COP27 and the absence of “a safe and enabling environment” for environmental human rights defenders
Indigenous Lenca water protector Berta Cáceres was killed in March 2016, less than three months after the COP21 climate summit, for her opposition to the Agua Zarca hydroelectric dam on the Gualcarque River in Honduras. Photo by Carlos Castro.
The United Nations COP27 climate summit is set to start on November 6 in Sharm el-Sheikh, Egypt, a country where environmental defenders are repressed and there are an estimated 60,000 political prisoners behind bars.
The direness of this situation deepened just three days ago when the United Nations Environment Programme (UNEP) released this report that says there is “no credible pathway to 1.5C in place” and that the current pledges by States for action by 2030, if delivered in full, would still mean a rise in global warming of about 2.5C.

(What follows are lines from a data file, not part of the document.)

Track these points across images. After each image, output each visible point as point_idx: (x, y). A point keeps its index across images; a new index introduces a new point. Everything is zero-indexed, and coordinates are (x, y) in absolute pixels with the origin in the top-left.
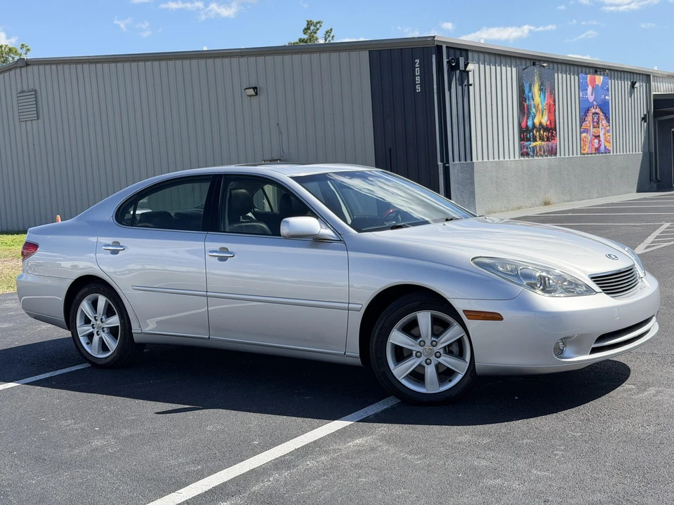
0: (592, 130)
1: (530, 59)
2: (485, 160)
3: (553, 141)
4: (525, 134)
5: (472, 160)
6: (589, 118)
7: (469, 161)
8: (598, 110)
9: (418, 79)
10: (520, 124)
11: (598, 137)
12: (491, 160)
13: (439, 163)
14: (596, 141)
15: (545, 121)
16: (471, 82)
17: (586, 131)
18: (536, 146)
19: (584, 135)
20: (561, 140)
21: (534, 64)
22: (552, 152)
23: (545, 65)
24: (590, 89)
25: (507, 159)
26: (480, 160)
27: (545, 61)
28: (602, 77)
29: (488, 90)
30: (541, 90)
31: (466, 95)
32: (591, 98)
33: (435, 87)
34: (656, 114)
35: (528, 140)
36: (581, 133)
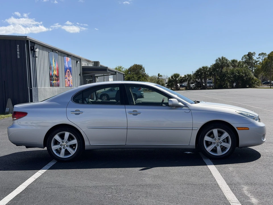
0: (68, 78)
1: (51, 49)
2: (41, 87)
3: (58, 81)
4: (51, 77)
5: (37, 87)
6: (67, 73)
7: (36, 87)
8: (69, 71)
9: (18, 53)
10: (50, 74)
11: (69, 80)
12: (42, 87)
13: (28, 88)
14: (69, 82)
15: (56, 74)
16: (36, 56)
17: (66, 78)
18: (54, 83)
19: (66, 79)
20: (61, 81)
21: (53, 51)
22: (58, 85)
23: (57, 52)
24: (67, 62)
25: (47, 87)
26: (39, 87)
28: (69, 58)
29: (41, 60)
30: (55, 61)
31: (35, 61)
32: (67, 66)
33: (26, 56)
34: (83, 73)
35: (52, 80)
36: (65, 79)
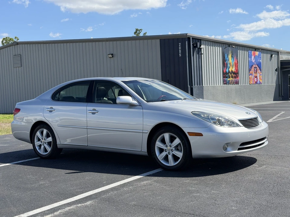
0: (254, 74)
1: (228, 44)
2: (208, 85)
3: (237, 78)
4: (225, 75)
5: (202, 85)
6: (253, 69)
7: (201, 86)
8: (256, 66)
9: (180, 51)
10: (223, 71)
11: (256, 77)
12: (211, 85)
13: (189, 86)
14: (256, 79)
15: (234, 70)
16: (202, 53)
17: (251, 74)
18: (230, 80)
19: (250, 76)
20: (241, 78)
21: (229, 46)
22: (237, 83)
23: (234, 46)
24: (253, 57)
25: (217, 85)
26: (206, 85)
27: (234, 45)
28: (258, 52)
29: (210, 56)
30: (232, 57)
31: (200, 58)
32: (253, 61)
33: (187, 54)
34: (282, 68)
35: (227, 77)
36: (249, 75)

Attacks on communities and defenders
The UN Human Rights Council has affirmed that “human rights defenders, including environmental human rights defenders, must be ensured a safe and enabling environment to undertake their work free from hindrance and insecurity, in recognition of their important role in supporting States to fulfil their obligations under the Paris Agreement.”
That resolution was adopted in March 2019. At least 639 land and environmental defenders have been killed since then.
Furthermore, as Global Witness documented at COP26, more than 1,005 land and environmental rights defenders have been killed since the Paris Agreement was signed at COP21 in December 2015.
COPINH tweet: The image of Lenca environmental rights defender Berta Caceres was projected on a building in Glasgow during the COP26 summit last year.
Despite this death toll, the 10-page Glasgow work programme on Action for Climate Empowerment that emerged from COP26 in Scotland last year neither references human rights nor environmental defenders.
Renewables and continued attacks
Peace Brigades International-UK Section has also signed this statement that highlights:
“The profit driven extractive model has entrenched and exacerbated inequality, and contributed to driving conflict, environmental damage, attacks on communities and defenders, while simultaneously playing a significant role in emissions.”
The statement further notes: “An energy transition based on this model will fail.”
On that latter point, the statement details: “[There have been] at least 369 attacks on human rights, labour and environmental defenders around the world since 2015, including 98 killings, related to renewable energy projects, and 148 attacks, among them 13 killings, related to transition minerals mining.”
PBI webinar, November 15
To highlight the crucial role of environmental defenders, notably those who protect water, PBI is organizing a webinar for November 15 featuring frontline voices from Colombia, Guatemala, Mexico, Kenya, Nicaragua and Honduras.
To register for that webinar, please click here.
Members of COPINH, including Berta’s daughter Bertha Zúñiga Cáceres, express their solidarity with Wet’suwet’en water protectors in northern British Columbia, Canada. As COP27 begins, a tunnel is being drilled under Wedzin Kwa, a river considered sacred to the Wet’suwet’en peoples, for a fracked gas pipeline that lacks their consent.
“Let us wake up! We’re out of time. We must shake our conscience free of the rapacious capitalism, racism and patriarchy that will only assure our own self-destruction. The Gualcarque River has called upon us, as have other gravely threatened rivers. We must answer their call. Our Mother Earth – militarized, fenced-in, poisoned, a place where basic rights are systematically violated – demands that we take action.”- Berta Cáceres, April 2015.